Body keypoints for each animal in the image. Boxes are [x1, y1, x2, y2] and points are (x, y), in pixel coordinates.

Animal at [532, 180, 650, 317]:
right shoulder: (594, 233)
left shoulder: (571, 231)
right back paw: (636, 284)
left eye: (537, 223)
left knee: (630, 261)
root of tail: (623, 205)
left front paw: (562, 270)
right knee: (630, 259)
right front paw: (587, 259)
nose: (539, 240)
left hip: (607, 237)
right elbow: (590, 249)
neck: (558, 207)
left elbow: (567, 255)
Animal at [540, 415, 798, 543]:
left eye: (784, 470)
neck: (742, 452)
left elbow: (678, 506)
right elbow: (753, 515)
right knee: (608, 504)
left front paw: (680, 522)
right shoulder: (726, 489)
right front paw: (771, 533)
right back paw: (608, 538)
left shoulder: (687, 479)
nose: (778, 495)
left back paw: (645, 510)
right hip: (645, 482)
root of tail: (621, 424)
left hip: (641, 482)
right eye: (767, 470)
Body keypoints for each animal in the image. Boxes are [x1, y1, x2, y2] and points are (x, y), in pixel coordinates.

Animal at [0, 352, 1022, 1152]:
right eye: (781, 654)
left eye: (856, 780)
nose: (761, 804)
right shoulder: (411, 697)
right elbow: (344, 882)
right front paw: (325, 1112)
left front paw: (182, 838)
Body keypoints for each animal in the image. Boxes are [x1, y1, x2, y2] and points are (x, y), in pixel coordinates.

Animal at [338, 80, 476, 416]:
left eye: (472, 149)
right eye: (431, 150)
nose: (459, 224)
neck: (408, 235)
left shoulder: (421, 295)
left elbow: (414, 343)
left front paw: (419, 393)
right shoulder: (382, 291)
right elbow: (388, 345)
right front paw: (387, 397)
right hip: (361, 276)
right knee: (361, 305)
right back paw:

**What to work on:**
A line counts if it holds the word "shoulder". Work out how many lines in the listing count, and give only that number.

**Your solution:**
7